I'd never really heard of this cake until recently. A lot of the blogs I frequent are American, and it pops up fairly frequently. I found it strange that a basic chocolate cake could get people so excited, seemingly just because it had food colouring in. When I found a recipe for it in "Bake" by Rachel Allen, I had to see what the fuss was about.

It was fairly complicated to make, as cakes go, as it involved alternating between wet and dry ingredients. While I managed to find buttermilk in a local deli, I couldn't find cream of tartar anywhere, except for in the Co-op, where I found a ticket for it on the shelf, but they'd sold out. As it was just in the icing to make the mixture more acidic, I replaced it with a few drops of lemon juice.

The cake took me quite a while to make, as my flatmates were watching tv and I didn't want to use the noisy electric whisk. This is one of the many joys of living a shared flat with a kitchen diner instead of a proper living room! I used a spatula to cream the butter and sugar, which took a while, then fold in the other ingredients. There was also a bit more mixture than I was expecting, so the mixing bowl threatened to overflow towards the end!
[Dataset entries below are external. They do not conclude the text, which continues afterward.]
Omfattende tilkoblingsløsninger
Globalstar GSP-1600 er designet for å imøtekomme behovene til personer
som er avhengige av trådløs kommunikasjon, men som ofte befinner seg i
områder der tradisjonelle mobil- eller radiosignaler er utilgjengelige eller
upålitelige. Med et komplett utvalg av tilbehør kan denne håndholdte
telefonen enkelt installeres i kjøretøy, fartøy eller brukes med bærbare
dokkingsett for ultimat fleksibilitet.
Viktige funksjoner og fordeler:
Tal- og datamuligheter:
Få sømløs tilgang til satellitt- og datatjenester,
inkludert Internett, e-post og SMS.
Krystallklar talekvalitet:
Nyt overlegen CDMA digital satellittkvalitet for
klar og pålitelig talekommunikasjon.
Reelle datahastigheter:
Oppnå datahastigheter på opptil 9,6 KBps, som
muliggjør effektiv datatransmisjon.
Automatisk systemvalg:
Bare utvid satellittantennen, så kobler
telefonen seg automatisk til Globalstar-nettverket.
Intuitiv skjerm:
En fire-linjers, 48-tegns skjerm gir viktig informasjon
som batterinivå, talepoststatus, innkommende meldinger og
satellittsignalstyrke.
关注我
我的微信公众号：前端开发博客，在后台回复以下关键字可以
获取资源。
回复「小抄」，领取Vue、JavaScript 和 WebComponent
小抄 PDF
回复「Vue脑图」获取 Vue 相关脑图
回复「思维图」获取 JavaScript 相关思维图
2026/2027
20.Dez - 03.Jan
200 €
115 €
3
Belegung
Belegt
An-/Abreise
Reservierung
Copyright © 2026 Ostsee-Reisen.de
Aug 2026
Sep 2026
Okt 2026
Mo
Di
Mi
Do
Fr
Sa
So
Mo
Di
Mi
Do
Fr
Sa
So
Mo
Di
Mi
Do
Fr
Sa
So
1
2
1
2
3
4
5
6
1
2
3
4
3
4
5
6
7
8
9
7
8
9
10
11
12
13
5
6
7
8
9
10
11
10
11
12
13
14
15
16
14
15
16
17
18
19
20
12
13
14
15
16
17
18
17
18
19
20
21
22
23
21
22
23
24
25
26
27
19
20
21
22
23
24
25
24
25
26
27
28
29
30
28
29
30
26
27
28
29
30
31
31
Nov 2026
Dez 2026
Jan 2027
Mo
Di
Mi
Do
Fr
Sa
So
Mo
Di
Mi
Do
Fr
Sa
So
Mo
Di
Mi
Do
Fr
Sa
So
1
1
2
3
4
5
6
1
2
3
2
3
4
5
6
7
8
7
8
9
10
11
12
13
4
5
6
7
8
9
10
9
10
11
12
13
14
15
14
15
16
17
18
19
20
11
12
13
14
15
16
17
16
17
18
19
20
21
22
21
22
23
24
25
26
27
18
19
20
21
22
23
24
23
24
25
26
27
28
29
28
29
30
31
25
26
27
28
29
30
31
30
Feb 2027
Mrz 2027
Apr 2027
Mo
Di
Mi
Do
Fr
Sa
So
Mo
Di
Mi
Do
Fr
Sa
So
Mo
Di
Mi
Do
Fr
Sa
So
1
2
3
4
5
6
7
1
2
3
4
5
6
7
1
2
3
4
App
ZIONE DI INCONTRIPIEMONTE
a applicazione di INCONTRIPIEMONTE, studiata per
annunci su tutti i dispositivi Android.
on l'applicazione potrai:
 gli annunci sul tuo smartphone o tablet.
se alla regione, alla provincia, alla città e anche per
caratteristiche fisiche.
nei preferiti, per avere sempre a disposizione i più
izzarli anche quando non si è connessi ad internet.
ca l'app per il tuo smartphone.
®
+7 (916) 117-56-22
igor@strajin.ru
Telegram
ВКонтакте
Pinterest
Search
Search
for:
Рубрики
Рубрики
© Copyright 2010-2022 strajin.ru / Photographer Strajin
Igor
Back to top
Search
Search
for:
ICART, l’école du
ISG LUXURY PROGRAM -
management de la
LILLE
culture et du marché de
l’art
I turned the sandwich pans after 20 minutes in the oven, and at this stage they were noticeably wobbly in the centre. They rose quite a lot, but sunk as they cooled so they were only slightly domed, although if I was making this for a special occasion I would probably level them off so they looked a bit neater and more professional. As it was, I just filled in the gaps with the icing.

The icing was easy to make, although I've never made a meringue based icing before. I wasn't sure how much the icing was meant to be heated, but it seemed to come together ok. This is another problem with trying new things - I often don't know what result I'm aiming for! On eating, the mouthfeel was a little grainy. I think I probably should have heated it more, but I was worried that the eggs would be overwhipped and collapse. I iced it once with a thin layer to catch the crumbs and then thickly with little flicked peaks.

My cake looked quite similar to the one in the book, so I think I got it right. My American flatmate was the only one in the flat who had tasted red velvet before, and he confirmed that it tasted as it was supposed to.

Very red

It was pretty nice, with the only flaw being the slightly grainy icing where the sugar hadn't dissolved fully. However, I just don't get the appeal of red velvet cake. The cake was moist and soft, with a definite chocolate flavour, but I didn't like the icing though, and found it sickly. I thought it would have been much better with a chocolate icing. The red colouring impressed my flatmate H, and the red and white contrast looked good, but I think the novelty would wear off quickly. (H also said that syphilis was known as "French velvet" during the 18th Century so her opinions may be slightly skewed.)

A piece of cake...(I'm hilarious)

In terms of revisiting this recipe, I think I will make the cake again, but not bother with the food colouring or the icing. Instead I might try a chocolate fudge icing or a ganache. I guess you could also dye it other colours for special occasions, although I can't think of any right now... maybe green for St Patricks? Blue velvet?